— QUOTED TEXT —
'''

Less than a kilometre from his house in Nawabshah city of Shaheed Benazirabad district in Pakistan’s Sindh province, a Muslim mob arrived at a Hindu temple chanting slogans against Hindus and Hinduism. They vandalised it and threw framed pictures of deities on the road. The mob swelled after locals join in and, together, they set fire to Hindu shops in the area.
Sant Ram, then a 24-year-old youth, locked himself and his family inside the house, trying to figure out what had happened.
It was 7 December, 1992.
The family soon learnt that a mosque in India had been razed down by a Hindu crowd the previous day.
At least 30 Hindu and Jain temples were attacked across Pakistan in response. Some were razed by bulldozers, others were burnt. “Crush India”, “Death to Hinduism”, “The only solution for Hindus is a holy war” – the mobs chanted.
The Pakistan government closed offices and schools for a day in protest against the mosque demolition.
“The [Pakistan] government gave a free hand to goons, even assisted them in attacking Hindu temples and shops. Not even a single man got punished for the violence,” says Sant Ram, who shifted to India in 1995.

'''

— LISTED ENTRIES —
'''

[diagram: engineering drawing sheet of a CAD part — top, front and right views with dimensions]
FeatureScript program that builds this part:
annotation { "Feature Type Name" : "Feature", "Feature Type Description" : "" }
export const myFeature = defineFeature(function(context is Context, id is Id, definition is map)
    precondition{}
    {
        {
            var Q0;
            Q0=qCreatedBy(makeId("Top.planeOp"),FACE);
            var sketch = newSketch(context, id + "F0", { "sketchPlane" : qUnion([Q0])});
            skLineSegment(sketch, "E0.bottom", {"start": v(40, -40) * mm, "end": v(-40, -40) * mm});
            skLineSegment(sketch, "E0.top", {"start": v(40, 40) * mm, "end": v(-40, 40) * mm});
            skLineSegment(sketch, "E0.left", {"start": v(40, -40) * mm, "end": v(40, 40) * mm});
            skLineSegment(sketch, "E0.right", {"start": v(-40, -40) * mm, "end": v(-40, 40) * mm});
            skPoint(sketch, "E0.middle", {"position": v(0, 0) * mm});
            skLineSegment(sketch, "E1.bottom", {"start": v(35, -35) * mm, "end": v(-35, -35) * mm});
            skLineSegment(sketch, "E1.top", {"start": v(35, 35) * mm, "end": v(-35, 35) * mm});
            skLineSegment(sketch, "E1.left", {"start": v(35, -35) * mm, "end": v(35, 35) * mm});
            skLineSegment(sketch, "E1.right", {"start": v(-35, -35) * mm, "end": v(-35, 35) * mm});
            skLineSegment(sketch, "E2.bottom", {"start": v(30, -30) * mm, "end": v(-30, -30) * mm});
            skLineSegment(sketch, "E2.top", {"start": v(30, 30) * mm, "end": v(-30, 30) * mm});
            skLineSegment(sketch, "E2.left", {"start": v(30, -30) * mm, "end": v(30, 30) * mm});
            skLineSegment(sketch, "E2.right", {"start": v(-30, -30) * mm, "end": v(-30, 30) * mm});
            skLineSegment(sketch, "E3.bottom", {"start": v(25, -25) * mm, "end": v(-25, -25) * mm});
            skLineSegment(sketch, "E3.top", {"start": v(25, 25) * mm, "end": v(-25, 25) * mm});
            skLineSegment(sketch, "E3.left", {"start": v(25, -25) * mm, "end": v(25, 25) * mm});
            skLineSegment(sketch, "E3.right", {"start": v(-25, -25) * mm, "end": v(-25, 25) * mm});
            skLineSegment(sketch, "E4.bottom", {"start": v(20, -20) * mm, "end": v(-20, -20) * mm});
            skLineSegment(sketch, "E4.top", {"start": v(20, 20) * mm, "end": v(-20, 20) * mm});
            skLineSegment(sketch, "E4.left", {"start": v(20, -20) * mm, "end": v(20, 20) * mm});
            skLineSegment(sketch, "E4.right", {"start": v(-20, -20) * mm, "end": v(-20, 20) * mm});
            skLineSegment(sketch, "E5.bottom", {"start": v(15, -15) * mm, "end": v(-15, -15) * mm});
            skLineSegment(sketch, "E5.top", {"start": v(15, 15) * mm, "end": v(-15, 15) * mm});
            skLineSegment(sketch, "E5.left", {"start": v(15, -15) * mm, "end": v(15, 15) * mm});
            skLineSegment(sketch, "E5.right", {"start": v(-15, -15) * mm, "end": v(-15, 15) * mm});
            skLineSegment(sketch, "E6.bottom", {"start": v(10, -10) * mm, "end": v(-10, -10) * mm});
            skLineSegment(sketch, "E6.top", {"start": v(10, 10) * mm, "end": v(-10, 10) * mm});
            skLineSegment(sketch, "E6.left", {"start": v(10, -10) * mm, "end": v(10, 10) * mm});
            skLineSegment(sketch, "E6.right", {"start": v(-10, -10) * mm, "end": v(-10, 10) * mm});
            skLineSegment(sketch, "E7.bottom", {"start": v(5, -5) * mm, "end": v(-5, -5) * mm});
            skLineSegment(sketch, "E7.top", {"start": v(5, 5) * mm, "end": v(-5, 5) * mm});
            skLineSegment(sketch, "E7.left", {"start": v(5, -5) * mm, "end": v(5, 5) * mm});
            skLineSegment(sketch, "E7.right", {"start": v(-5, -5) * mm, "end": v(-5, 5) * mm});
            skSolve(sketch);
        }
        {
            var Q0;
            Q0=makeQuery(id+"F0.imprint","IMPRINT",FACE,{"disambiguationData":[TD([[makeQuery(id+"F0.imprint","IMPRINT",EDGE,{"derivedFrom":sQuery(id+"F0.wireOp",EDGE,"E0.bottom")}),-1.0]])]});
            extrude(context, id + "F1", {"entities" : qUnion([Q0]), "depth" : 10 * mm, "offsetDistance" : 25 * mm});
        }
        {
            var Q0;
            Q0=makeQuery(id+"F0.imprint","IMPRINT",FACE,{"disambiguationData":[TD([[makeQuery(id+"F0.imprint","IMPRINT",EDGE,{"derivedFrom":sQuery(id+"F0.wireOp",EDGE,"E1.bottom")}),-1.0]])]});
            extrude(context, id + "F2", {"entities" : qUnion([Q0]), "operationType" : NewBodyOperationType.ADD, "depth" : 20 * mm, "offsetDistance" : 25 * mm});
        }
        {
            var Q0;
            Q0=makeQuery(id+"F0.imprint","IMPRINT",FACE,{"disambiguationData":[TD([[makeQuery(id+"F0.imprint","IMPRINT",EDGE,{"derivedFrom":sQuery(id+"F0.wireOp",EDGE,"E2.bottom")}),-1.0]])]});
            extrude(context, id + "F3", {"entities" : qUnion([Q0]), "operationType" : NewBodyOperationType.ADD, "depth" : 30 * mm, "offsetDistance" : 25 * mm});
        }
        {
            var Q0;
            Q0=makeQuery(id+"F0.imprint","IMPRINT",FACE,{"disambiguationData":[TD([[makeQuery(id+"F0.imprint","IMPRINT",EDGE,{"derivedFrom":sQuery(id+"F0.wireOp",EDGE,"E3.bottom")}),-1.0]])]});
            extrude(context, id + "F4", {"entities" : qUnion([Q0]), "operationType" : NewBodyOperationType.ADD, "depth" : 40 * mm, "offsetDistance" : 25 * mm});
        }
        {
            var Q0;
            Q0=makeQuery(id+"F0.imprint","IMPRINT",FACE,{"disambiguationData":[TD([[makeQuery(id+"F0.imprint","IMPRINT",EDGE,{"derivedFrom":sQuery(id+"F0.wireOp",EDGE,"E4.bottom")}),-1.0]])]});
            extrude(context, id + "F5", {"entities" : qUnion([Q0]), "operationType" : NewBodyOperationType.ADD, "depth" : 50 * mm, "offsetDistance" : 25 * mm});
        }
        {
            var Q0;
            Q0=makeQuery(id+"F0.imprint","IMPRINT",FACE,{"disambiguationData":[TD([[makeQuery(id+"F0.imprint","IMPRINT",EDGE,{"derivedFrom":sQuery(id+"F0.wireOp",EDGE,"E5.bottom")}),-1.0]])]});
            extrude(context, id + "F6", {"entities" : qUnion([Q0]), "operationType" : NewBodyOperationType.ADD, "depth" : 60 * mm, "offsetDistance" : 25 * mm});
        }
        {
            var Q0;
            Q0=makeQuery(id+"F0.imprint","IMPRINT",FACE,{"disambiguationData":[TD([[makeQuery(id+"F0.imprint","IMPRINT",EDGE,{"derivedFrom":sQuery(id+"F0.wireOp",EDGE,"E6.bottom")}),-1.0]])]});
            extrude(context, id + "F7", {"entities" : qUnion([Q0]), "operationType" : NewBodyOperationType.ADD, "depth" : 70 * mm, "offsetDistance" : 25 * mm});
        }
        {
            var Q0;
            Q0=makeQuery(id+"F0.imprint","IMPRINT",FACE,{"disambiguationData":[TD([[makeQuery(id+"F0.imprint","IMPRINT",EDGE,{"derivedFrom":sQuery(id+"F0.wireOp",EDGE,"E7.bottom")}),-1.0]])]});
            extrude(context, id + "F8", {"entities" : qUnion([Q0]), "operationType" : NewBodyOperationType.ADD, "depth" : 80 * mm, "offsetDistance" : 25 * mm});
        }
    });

'''

— INSTRUCTION A —
From the passage on the 1992 temple attacks in Pakistan, echo word for word the part that opens with the words containing "Sant Ram, then" and closes with "India in 1995.".
— INSTRUCTION B —
Turn the paragraph of the temple-attacks passage that begins "At least 30 Hindu and Jain temples" into a short bulleted list that keeps its main facts.
— INSTRUCTION C —
According to the temple-attacks passage, in what year did Sant Ram shift to India?

— EXERCISE RESPONSE A —
Sant Ram, then a 24-year-old youth, locked himself and his family inside the house, trying to figure out what had happened.
It was 7 December, 1992.
The family soon learnt that a mosque in India had been razed down by a Hindu crowd the previous day.
At least 30 Hindu and Jain temples were attacked across Pakistan in response. Some were razed by bulldozers, others were burnt. “Crush India”, “Death to Hinduism”, “The only solution for Hindus is a holy war” – the mobs chanted.
The Pakistan government closed offices and schools for a day in protest against the mosque demolition.
“The [Pakistan] government gave a free hand to goons, even assisted them in attacking Hindu temples and shops. Not even a single man got punished for the violence,” says Sant Ram, who shifted to India in 1995.

— EXERCISE RESPONSE B —
- At least 30 Hindu and Jain temples across Pakistan were attacked in response.
- Some were razed by bulldozers, and others were burnt.
- The mobs chanted slogans such as "Crush India," "Death to Hinduism," and "The only solution for Hindus is a holy war."

— EXERCISE RESPONSE C —
1995